Oh, these last five years have been sheer torture for Mark; nearly every minute of his waking hours have been obsessed with the details of that deadly day in the bank. Mark is a pacifist but there’s a part of him that hankers after revenge. He knows in his heart of hearts that taking a human life is wrong but he bought the gun, joined a sports club, spent three hours a week shooting at moving, human-shaped targets – and he purchased his axiomatic.

Can he, Mark Carver the pacifist, actually shot Anderson? Under the influence of the axiomatic, you bet he can – and for a very clear reason: under the influence of this specific axiomatic, all human life counts for nothing. Under the influence of this axiomatic, Mark now understands all of his past love and grief and agony for Amy was nothing more than a bad joke. As for Anderson, that sack of crap sitting on the other side of the room – POW! No more Anderson.
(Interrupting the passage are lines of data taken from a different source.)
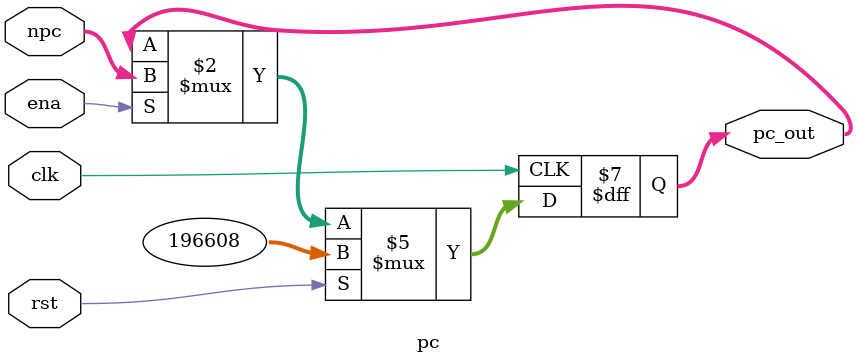
<source format=v>
`timescale 1ns / 1ps


module pc #(parameter width = 32)
    (input ena,clk,rst,
    input [width-1:0] npc,
    // input [31:0] address,
    output reg [width-1:0] pc_out);
    always @(posedge clk)
    if(rst)
        begin
            pc_out<=32'h0x0000_30000;
            
        end
    else if(ena)
        begin
            pc_out<=npc;
        end
    // initial 
    //     pc_out=32'b0;
endmodule

</source>
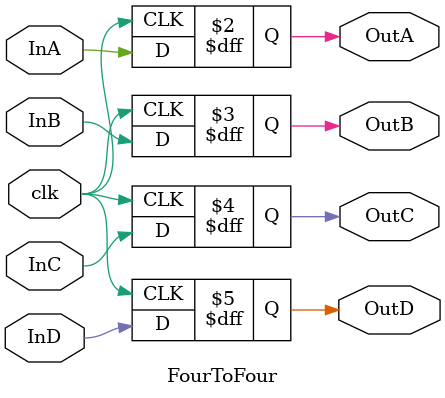
<source format=v>
`timescale 1ns / 1ps

module FourToFour (input InA,
                   input InB,
                   input InC,
                   input InD,
                   input clk,
                   output reg OutA,
                   output reg OutB,
                   output reg OutC,
                   output reg OutD);
               
    always @ (posedge clk)
     begin    
        OutA <= InA;
        OutB <= InB;
        OutC <= InC;
        OutD <= InD;                                
    end      
     
endmodule

</source>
But then the unexpected: following his act of revenge, Mark suffers and his suffering is intense – “What I want is what I felt that night: the unshakable conviction that Amy’s death – let alone Anderson’s – simply didn’t matter, any more than the death of a fly or an amoeba, any more than breaking a coffee cup or kicking a dog. My one mistake was thinking that the insight I gained would simply vanish when the implant cut out. It hadn’t.”

In other words, the memory of his "axiomatic mind" clarity experience existing side by side with his current morally ambiguous, emotionally conflicted state renders life as an unendurable hell on earth.
 
What to do? The tale's concluding lines leave no doubt as to exactly what Mark plans to do - make the first in a series of return trips to The Implant Store. Ah, this future world with its new technologies giving rise to new addictions, bestowing expanded meaning to what it is to be a junkie.
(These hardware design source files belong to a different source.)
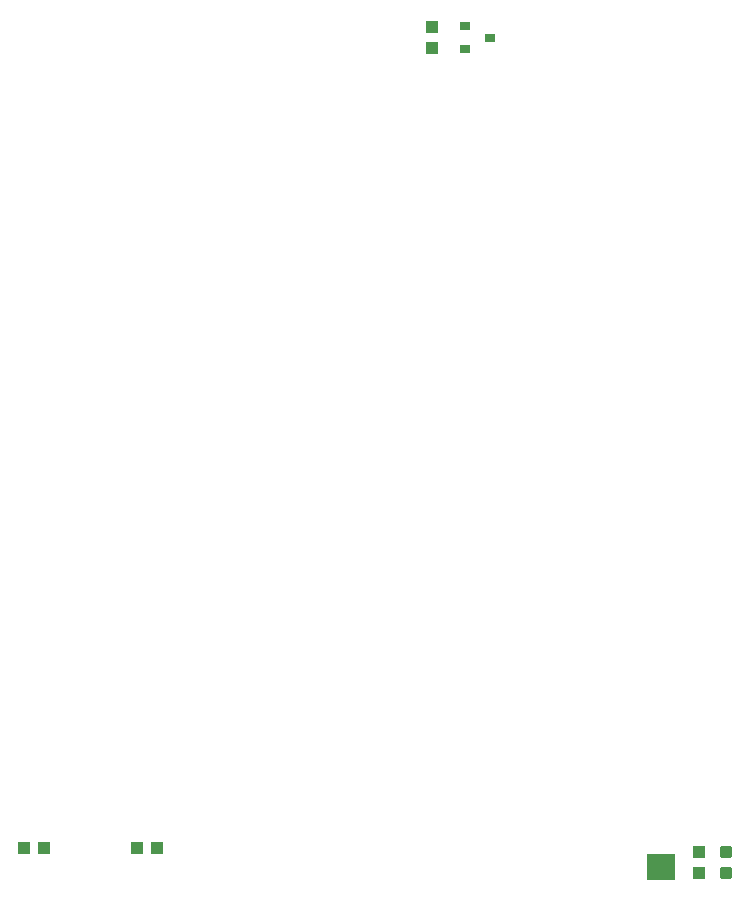
<source format=gbr>
G04 EAGLE Gerber RS-274X export*
G75*
%MOMM*%
%FSLAX34Y34*%
%LPD*%
%INSolderpaste Top*%
%IPPOS*%
%AMOC8*
5,1,8,0,0,1.08239X$1,22.5*%
G01*
%ADD10R,1.000000X1.100000*%
%ADD11R,0.900000X0.800000*%
%ADD12C,0.300000*%
%ADD13R,1.100000X1.000000*%
%ADD14R,0.635000X1.270000*%
%ADD15R,2.438400X2.286000*%


D10*
X759460Y207400D03*
X759460Y224400D03*
D11*
X561500Y923900D03*
X561500Y904900D03*
X582500Y914400D03*
D10*
X533400Y905900D03*
X533400Y922900D03*
D12*
X778820Y210630D02*
X785820Y210630D01*
X785820Y203630D01*
X778820Y203630D01*
X778820Y210630D01*
X778820Y206480D02*
X785820Y206480D01*
X785820Y209330D02*
X778820Y209330D01*
X778820Y228170D02*
X785820Y228170D01*
X785820Y221170D01*
X778820Y221170D01*
X778820Y228170D01*
X778820Y224020D02*
X785820Y224020D01*
X785820Y226870D02*
X778820Y226870D01*
D13*
X283600Y228600D03*
X300600Y228600D03*
X205350Y228600D03*
X188350Y228600D03*
D14*
X723591Y212090D03*
X731829Y212090D03*
D15*
X727710Y212090D03*
M02*

</source>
Similar to the other tales in this Greg Egan collection, Axiomatic prompts a number of provocative philosophical questions. Should such retail establishments as The Implant Store be permitted? Should implants be confined to medical use? Can you imagine an implant that would instantly relieve people of their depression? Their anxiety? Their insomnia? Or, is such a radical neurological transformation merely covering up deeper symptoms that are better addressed directly?

As to the axiomatic implant Mark purchased that eliminated conflict and ambiguity, we can imagine such a powerful mind-controlling procedure in the hands of military leaders or employed for political expediency. What would it feel like to be under the influence of an axiomatic that reduced other people to complete nothings? Are fundamentalist religions the current stand-in for axiomatics in the sense that such beliefs tend to eliminate moral ambiguity and the very human condition of not knowing answers to the big questions - Who am I? Where did I come from? Where am I going?

Greg Egan begins this tale with Mark having to squeeze his way past teenagers lounging outside the entrance to The Implant Store. “They mimed throwing up as I passed, as if the state of not being pubescent and dressed like a member of Biinary Search was so disgusting to contemplate that it made them physically ill.” Thus we have a true social conundrum: the lure of the implants offering psychedelia or bliss is so powerful, the prospect of becoming a responsible adult is enough to make one sick.

Greg Egan is an absolutely first-rate author well worth anybody's time. Axiomatic is but one instance. I'm totally captivated by his insights and plan to read and review more of his tales.


Australian author Greg Egan, born 1961 - Greg takes pride in not having any photos of himself available on the web. Since I plan to review a string of his work, this photo is the way I picture the outstanding SF novelist writing at his computer.